I guess the deterrent is the risk of getting caught. Actually, there was one case where a search caught a terrorist ... Ahmed Ressam and the Millennium Plot of 1999, right up here in my neck of the woods. The difference was that this was a border-crossing search, not an airport search. But it's interesting to note that the authorities were tipped off when Ressam tried to run away ... in the middle of a pat-down.
http://www.globalsecurity.org/security/ops/millenium-plot.htm
Probably because he wasn't imminently prepared to blow himself up. Rasminasaud is right, this 'deterrent' argument is BS. If it were true, the 'deterrent' of their bombs failing (ala the underwear and Times Square bombers) would be enough. In reality, I suspect someone willing to kill themselves to hurt us is willing to go to our prisons for trying.
In the last 10 years I can count three suicide bomber attempts, the shoe, liquid, and underwear. There is no way to cover all the bases. Target the people entering this country, which should mean border checks equal to or greater than what is happening at the airports.

◆ **Provided data**
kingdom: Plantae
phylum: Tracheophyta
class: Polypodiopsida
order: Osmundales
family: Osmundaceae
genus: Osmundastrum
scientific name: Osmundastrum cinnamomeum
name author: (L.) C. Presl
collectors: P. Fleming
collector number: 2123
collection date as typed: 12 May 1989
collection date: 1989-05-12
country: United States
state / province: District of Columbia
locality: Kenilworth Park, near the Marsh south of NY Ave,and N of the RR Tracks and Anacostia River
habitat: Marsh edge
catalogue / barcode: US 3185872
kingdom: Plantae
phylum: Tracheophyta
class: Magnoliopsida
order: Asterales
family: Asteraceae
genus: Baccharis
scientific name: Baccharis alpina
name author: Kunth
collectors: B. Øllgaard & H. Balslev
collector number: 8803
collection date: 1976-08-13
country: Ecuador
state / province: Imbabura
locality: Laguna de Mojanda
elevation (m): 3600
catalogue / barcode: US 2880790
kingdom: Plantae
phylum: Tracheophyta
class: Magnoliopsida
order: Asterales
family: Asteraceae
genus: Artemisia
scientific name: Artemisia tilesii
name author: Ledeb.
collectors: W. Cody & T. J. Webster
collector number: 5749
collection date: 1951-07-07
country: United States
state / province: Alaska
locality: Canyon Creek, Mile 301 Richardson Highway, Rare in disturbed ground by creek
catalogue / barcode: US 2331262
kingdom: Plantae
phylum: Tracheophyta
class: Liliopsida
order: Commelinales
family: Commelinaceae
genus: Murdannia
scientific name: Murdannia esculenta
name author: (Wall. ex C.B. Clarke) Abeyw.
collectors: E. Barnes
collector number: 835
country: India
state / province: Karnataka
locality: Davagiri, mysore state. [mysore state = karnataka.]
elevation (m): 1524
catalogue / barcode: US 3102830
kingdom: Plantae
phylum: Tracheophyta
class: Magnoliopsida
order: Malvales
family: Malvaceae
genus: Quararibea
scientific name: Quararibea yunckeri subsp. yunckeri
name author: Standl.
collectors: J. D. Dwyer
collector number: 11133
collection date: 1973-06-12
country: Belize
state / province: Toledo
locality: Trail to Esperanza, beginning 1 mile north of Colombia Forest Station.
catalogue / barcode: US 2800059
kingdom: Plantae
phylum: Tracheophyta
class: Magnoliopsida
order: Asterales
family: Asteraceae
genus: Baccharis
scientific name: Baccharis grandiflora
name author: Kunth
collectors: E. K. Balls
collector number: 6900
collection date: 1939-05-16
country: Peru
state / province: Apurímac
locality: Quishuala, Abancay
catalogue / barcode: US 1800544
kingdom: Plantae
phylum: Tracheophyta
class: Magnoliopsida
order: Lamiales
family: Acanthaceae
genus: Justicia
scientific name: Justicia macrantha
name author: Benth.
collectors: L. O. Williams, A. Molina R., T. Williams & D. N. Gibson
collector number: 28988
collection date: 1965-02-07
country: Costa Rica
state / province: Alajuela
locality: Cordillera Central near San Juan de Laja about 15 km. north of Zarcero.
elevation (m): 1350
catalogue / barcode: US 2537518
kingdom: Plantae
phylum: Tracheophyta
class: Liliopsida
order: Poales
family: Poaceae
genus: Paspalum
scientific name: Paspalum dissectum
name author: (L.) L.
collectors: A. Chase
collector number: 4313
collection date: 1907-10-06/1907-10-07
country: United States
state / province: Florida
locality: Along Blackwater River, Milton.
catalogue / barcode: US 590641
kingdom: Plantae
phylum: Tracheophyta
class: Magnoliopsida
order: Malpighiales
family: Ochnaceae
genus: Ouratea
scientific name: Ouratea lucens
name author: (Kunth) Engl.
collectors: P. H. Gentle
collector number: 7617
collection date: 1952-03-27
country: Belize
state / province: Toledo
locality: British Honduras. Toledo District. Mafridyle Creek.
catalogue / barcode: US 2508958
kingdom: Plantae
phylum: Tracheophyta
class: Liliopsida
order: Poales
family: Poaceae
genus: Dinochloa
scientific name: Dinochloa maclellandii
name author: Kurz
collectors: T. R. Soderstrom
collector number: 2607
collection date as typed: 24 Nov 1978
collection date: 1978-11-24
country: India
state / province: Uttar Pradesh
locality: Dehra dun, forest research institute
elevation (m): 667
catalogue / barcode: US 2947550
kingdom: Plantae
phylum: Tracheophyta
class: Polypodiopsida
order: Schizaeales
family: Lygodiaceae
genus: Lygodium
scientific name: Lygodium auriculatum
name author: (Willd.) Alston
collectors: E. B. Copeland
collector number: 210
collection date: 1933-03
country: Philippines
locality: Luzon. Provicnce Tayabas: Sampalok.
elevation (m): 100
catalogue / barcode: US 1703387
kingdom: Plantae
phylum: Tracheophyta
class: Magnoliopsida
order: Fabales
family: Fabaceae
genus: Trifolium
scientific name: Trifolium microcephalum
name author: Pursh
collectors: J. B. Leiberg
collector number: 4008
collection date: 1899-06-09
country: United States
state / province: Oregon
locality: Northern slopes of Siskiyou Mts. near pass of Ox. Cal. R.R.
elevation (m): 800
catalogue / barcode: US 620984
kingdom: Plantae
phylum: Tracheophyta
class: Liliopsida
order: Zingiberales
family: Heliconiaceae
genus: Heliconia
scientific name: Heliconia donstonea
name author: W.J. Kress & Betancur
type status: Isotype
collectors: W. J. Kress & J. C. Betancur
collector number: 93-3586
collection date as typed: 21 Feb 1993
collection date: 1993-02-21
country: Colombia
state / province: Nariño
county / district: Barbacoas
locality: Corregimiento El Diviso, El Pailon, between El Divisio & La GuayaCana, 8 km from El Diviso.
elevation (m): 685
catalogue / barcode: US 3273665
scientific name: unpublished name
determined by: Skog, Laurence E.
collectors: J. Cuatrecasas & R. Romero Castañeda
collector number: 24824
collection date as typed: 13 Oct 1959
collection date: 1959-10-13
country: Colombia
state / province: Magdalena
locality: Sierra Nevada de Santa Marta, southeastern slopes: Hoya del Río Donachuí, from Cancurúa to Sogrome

◆ **Goal of the exercise**
In the discussion of security searches, what tipped off the authorities about Ahmed Ressam?

◆ **Task solution**
Ressam tried to run away in the middle of a pat-down.